Anti-inflammatory activity of di-peptides derived from ovotransferrin by simulated peptide-cut in TNF-α-induced Caco-2 cells

- Sequences of OVT-derived di-peptides were obtained by stimulated peptide-cut.
- OVT-derived di-peptides were screened in Caco-2 cell inflammation model.
- CR, FL, HC, LL and MK derived from OVT exhibited anti-inflammatory effects.
- CR and HC inhibited the NF-κB and MAPK signaling pathway.
- LL, FL and MK inhibited the MAPK signaling pathway.
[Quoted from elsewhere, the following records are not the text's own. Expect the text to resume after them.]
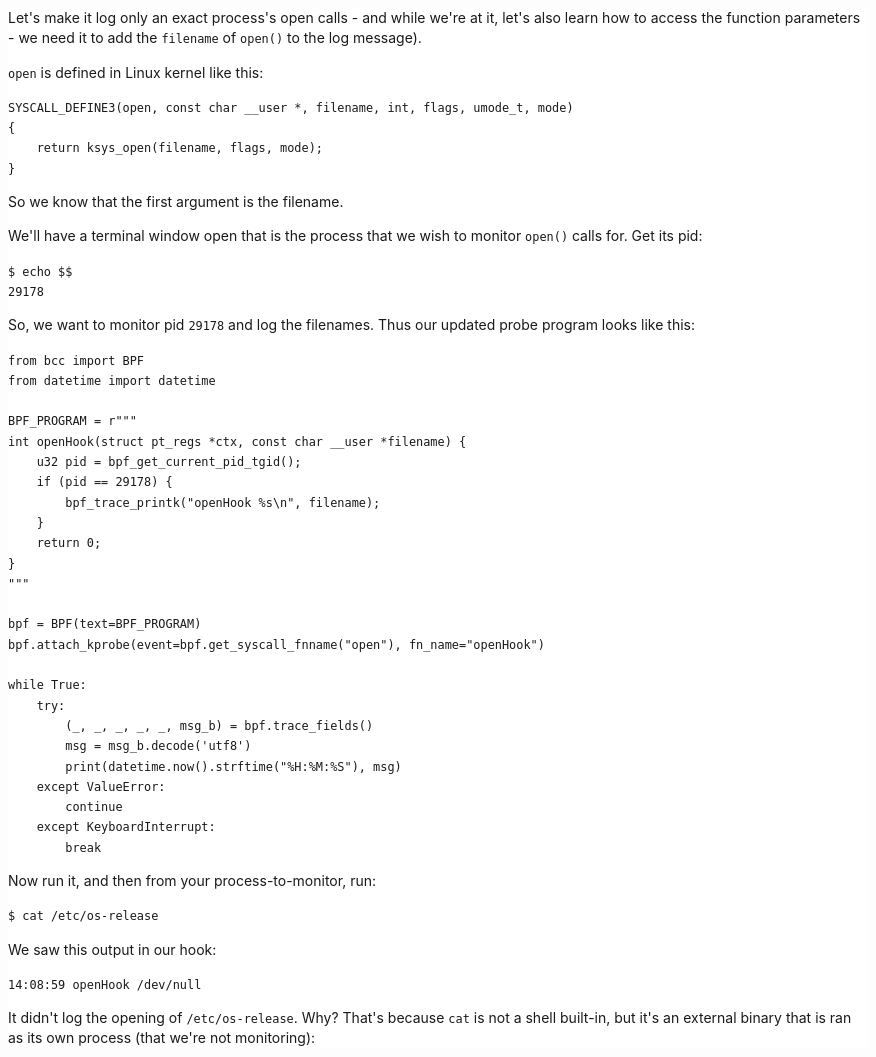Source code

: Let's make it log only an exact process's open calls - and while we're at it, let's also
learn how to access the function parameters - we need it to add the `filename` of `open()`
to the log message).

`open` is defined in Linux kernel like this:

	SYSCALL_DEFINE3(open, const char __user *, filename, int, flags, umode_t, mode)
	{
		return ksys_open(filename, flags, mode);
	}

So we know that the first argument is the filename.

We'll have a terminal window open that is the process that we wish to monitor `open()`
calls for. Get its pid:

	$ echo $$
	29178

So, we want to monitor pid `29178` and log the filenames. Thus our updated probe program
looks like this:

	from bcc import BPF
	from datetime import datetime
	
	BPF_PROGRAM = r"""
	int openHook(struct pt_regs *ctx, const char __user *filename) {
		u32 pid = bpf_get_current_pid_tgid();
		if (pid == 29178) {
			bpf_trace_printk("openHook %s\n", filename);
		}
		return 0;
	}
	"""
	
	bpf = BPF(text=BPF_PROGRAM)
	bpf.attach_kprobe(event=bpf.get_syscall_fnname("open"), fn_name="openHook")
	
	while True:
		try:
			(_, _, _, _, _, msg_b) = bpf.trace_fields()
			msg = msg_b.decode('utf8')
			print(datetime.now().strftime("%H:%M:%S"), msg)
		except ValueError:
			continue
		except KeyboardInterrupt:
			break

Now run it, and then from your process-to-monitor, run:

	$ cat /etc/os-release

We saw this output in our hook:

	14:08:59 openHook /dev/null

It didn't log the opening of `/etc/os-release`. Why? That's because `cat` is not a shell
built-in, but it's an external binary that is ran as its own process (that we're not monitoring):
Proteins and bioactive peptides in avian egg whites exert anti-inflammatory activity. Here, we aimed to evaluate the anti-inflammatory effect of ovotransferrin (OVT) and its di-peptides by simulated peptide-cut using an in vitro model of TNF-α-induced inflammation in Caco-2 cells. Results showed that co-treatment with OVT can't inhibit the IL-8 secretion in TNF-α-induced Caco-2 cells. Among 18 di-peptides derived from OVT based on simulated peptide-cut, CR, FL, HC, LL and MK markedly decreased IL-8 secretion. Furthermore, these five di-peptides were able to significantly inhibited gene expression of pro-inflammatory cytokines, including TNF-α, IL-8, IL-6, IL-1β, and IL-12, and promoted gene expression of anti-inflammatory cytokines, such as IL-10, in Caco-2 cells. CR, FL, HC, LL and MK inhibited the phosphorylation of inhibitor of κB (IκB). Meanwhile, CR and HC decreased the phosphorylation of p-JNK and p-p-38. These results indicated that CR and HC inhibited the NF-κB and MAPK signaling pathway in TNF-α-induced Caco-2 cells. Nevertheless, LL, FL and MK exerted their anti-inflammatory activity via MAPK signaling pathway. The study suggested that CR, FL, HC, LL and MK have the potential to attenuate intestinal inflammation.